The one who flew across an ocean by himself because the woman he loved was in trouble, and who came back with her, and with her father, and with her father’s blessing, and with three of her father‘s nephews, which honestly Dante and I are still figuring out, but okay, fine.”

There was laughter down the table. The cousins laughed. Tonio raised his glass.

“What I want to say is this. I spent a long time thinking I was the brother who knew how to fight. Marco was the one who knew how to love. I’ve come around.

Loving is the harder fight. He’s been doing it longer than any of us.

He waited his whole life for the right person to do it for, and he found her, and he did the thing nobody in our family had the courage to do, which was let himself want it openly.

Sera. Welcome to the family. We don’t deserve you. He does. Well—almost! Salute.”

He drank. He sat down. He muttered, Cora, was that okay, and Cora reached over and kissed the side of his head.

Donatella stood third.

She did not have paper. She had her glass and she had a smile that I knew from a year of dinners meant she was about to say something that would make Marco want to die.

“I want to say one thing about my brother.”

She paused.

“He has been bringing women home for ten years.

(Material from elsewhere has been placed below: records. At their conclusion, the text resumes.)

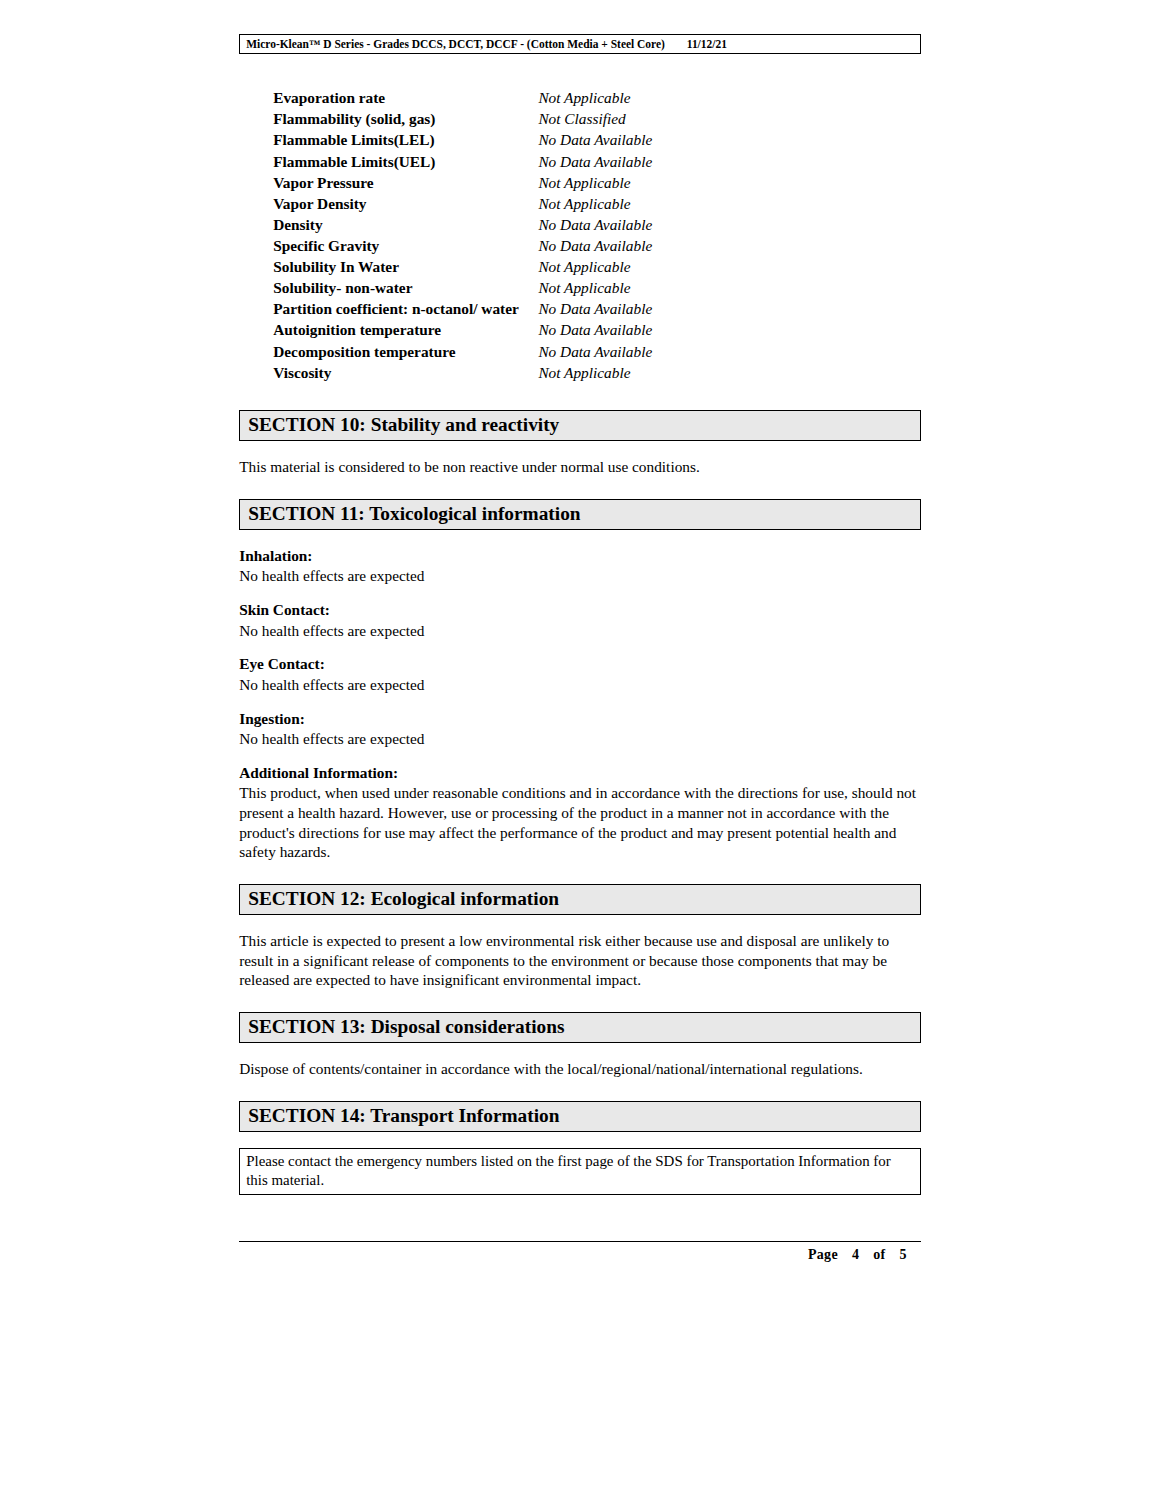Micro-Klean™ D Series - Grades DCCS, DCCT, DCCF - (Cotton Media + Steel Core) 11/12/21
| Evaporation rate | Not Applicable |
| Flammability (solid, gas) | Not Classified |
| Flammable Limits(LEL) | No Data Available |
| Flammable Limits(UEL) | No Data Available |
| Vapor Pressure | Not Applicable |
| Vapor Density | Not Applicable |
| Density | No Data Available |
| Specific Gravity | No Data Available |
| Solubility In Water | Not Applicable |
| Solubility- non-water | Not Applicable |
| Partition coefficient: n-octanol/ water | No Data Available |
| Autoignition temperature | No Data Available |
| Decomposition temperature | No Data Available |
| Viscosity | Not Applicable |
SECTION 10: Stability and reactivity
This material is considered to be non reactive under normal use conditions.
SECTION 11: Toxicological information
Inhalation:
No health effects are expected
Skin Contact:
No health effects are expected
Eye Contact:
No health effects are expected
Ingestion:
No health effects are expected
Additional Information:
This product, when used under reasonable conditions and in accordance with the directions for use, should not present a health hazard. However, use or processing of the product in a manner not in accordance with the product's directions for use may affect the performance of the product and may present potential health and safety hazards.
SECTION 12: Ecological information
This article is expected to present a low environmental risk either because use and disposal are unlikely to result in a significant release of components to the environment or because those components that may be released are expected to have insignificant environmental impact.
SECTION 13: Disposal considerations
Dispose of contents/container in accordance with the local/regional/national/international regulations.
SECTION 14: Transport Information
Please contact the emergency numbers listed on the first page of the SDS for Transportation Information for this material.
Page4of5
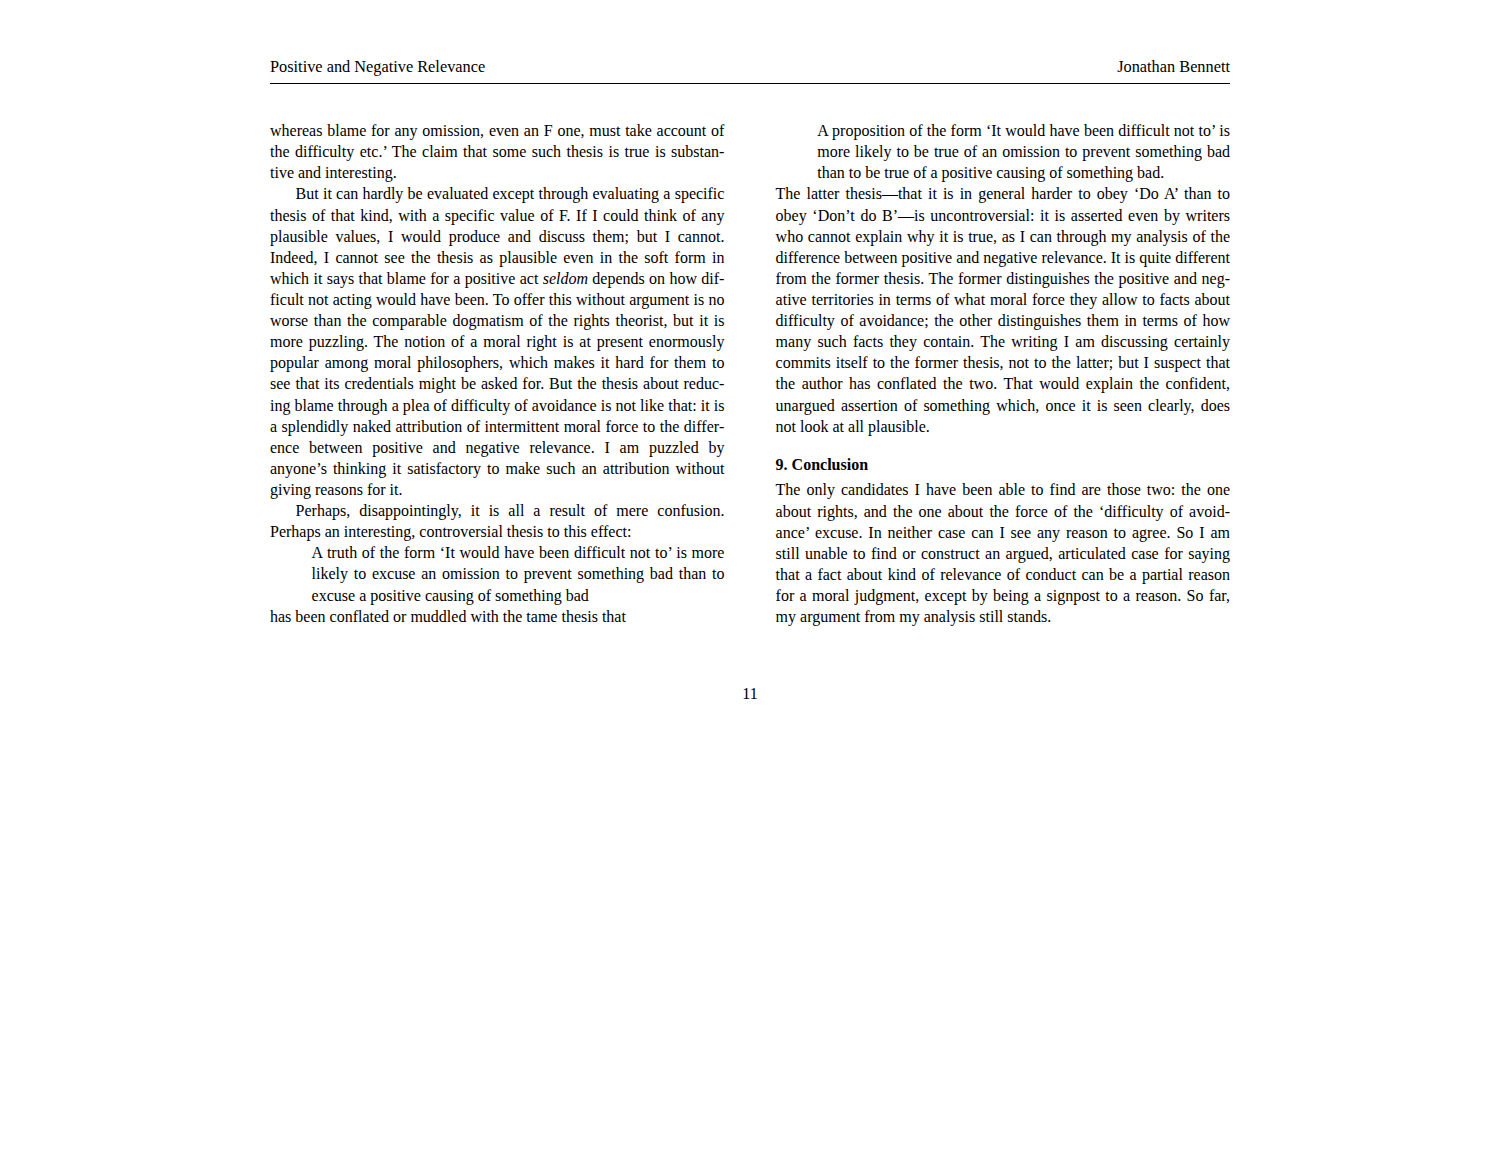Positive and Negative Relevance Jonathan Bennett
whereas blame for any omission, even an F one, must take account of the difficulty etc.’ The claim that some such thesis is true is substantive and interesting.
But it can hardly be evaluated except through evaluating a specific thesis of that kind, with a specific value of F. If I could think of any plausible values, I would produce and discuss them; but I cannot. Indeed, I cannot see the thesis as plausible even in the soft form in which it says that blame for a positive act seldom depends on how difficult not acting would have been. To offer this without argument is no worse than the comparable dogmatism of the rights theorist, but it is more puzzling. The notion of a moral right is at present enormously popular among moral philosophers, which makes it hard for them to see that its credentials might be asked for. But the thesis about reducing blame through a plea of difficulty of avoidance is not like that: it is a splendidly naked attribution of intermittent moral force to the difference between positive and negative relevance. I am puzzled by anyone’s thinking it satisfactory to make such an attribution without giving reasons for it.
Perhaps, disappointingly, it is all a result of mere confusion. Perhaps an interesting, controversial thesis to this effect:
A truth of the form ‘It would have been difficult not to’ is more likely to excuse an omission to prevent something bad than to excuse a positive causing of something bad
has been conflated or muddled with the tame thesis that
A proposition of the form ‘It would have been difficult not to’ is more likely to be true of an omission to prevent something bad than to be true of a positive causing of something bad.
The latter thesis—that it is in general harder to obey ‘Do A’ than to obey ‘Don’t do B’—is uncontroversial: it is asserted even by writers who cannot explain why it is true, as I can through my analysis of the difference between positive and negative relevance. It is quite different from the former thesis. The former distinguishes the positive and negative territories in terms of what moral force they allow to facts about difficulty of avoidance; the other distinguishes them in terms of how many such facts they contain. The writing I am discussing certainly commits itself to the former thesis, not to the latter; but I suspect that the author has conflated the two. That would explain the confident, unargued assertion of something which, once it is seen clearly, does not look at all plausible.
9. Conclusion
The only candidates I have been able to find are those two: the one about rights, and the one about the force of the ‘difficulty of avoidance’ excuse. In neither case can I see any reason to agree. So I am still unable to find or construct an argued, articulated case for saying that a fact about kind of relevance of conduct can be a partial reason for a moral judgment, except by being a signpost to a reason. So far, my argument from my analysis still stands.
11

None of them stayed for breakfast. Not one. Sera came over for a meeting, and she stayed for breakfast, and she stayed for lunch, and she stayed for dinner, and she has been staying for breakfast every day since. So. Brava, cognata. Whatever you did, the rest of us would like the recipe.”

The table laughed.

Then my father stood.

The laughter stopped. It did not stop because anyone shushed it. It stopped because a Sicilian table knew, the way a Sicilian table knew everything, that an old man had stood and the old man was the bride’s father and the old man was about to speak.

He did not have paper either.

He stood at the long table in his pale linen suit with his glass in his right hand and his left hand flat on the linen, and he looked down the table at Marco, and at me, and at the brothers, and at the cousins he had sent to watch us, and then his eyes came back to me and stayed.

He spoke in Sicilian.

My daughter is the best thing I have made in my life.

I made her with her mother, who was a better person than me, and for many years I believed the good part came only from her mother. I was wrong. The good part is hers. It has always been hers. I did not see it, because I was a man looking in the wrong direction.

I hurt her. I did it for many years. Not with my hands. With silence. The silence of a father is a longer weapon than the hands, and she carried it on her back for twenty-eight years.

Tonight I give her to a man who saw her before I did. Who saw her when I was not looking. Who crossed an ocean to bring her home when I had locked her in her childhood bedroom. I am grateful to this man. I am in his debt for the rest of my days. Marco.

He raised his glass.

“Alla mia figlia. Alla mia figlia migliore di me. E al figlio che ho appena ricevuto.”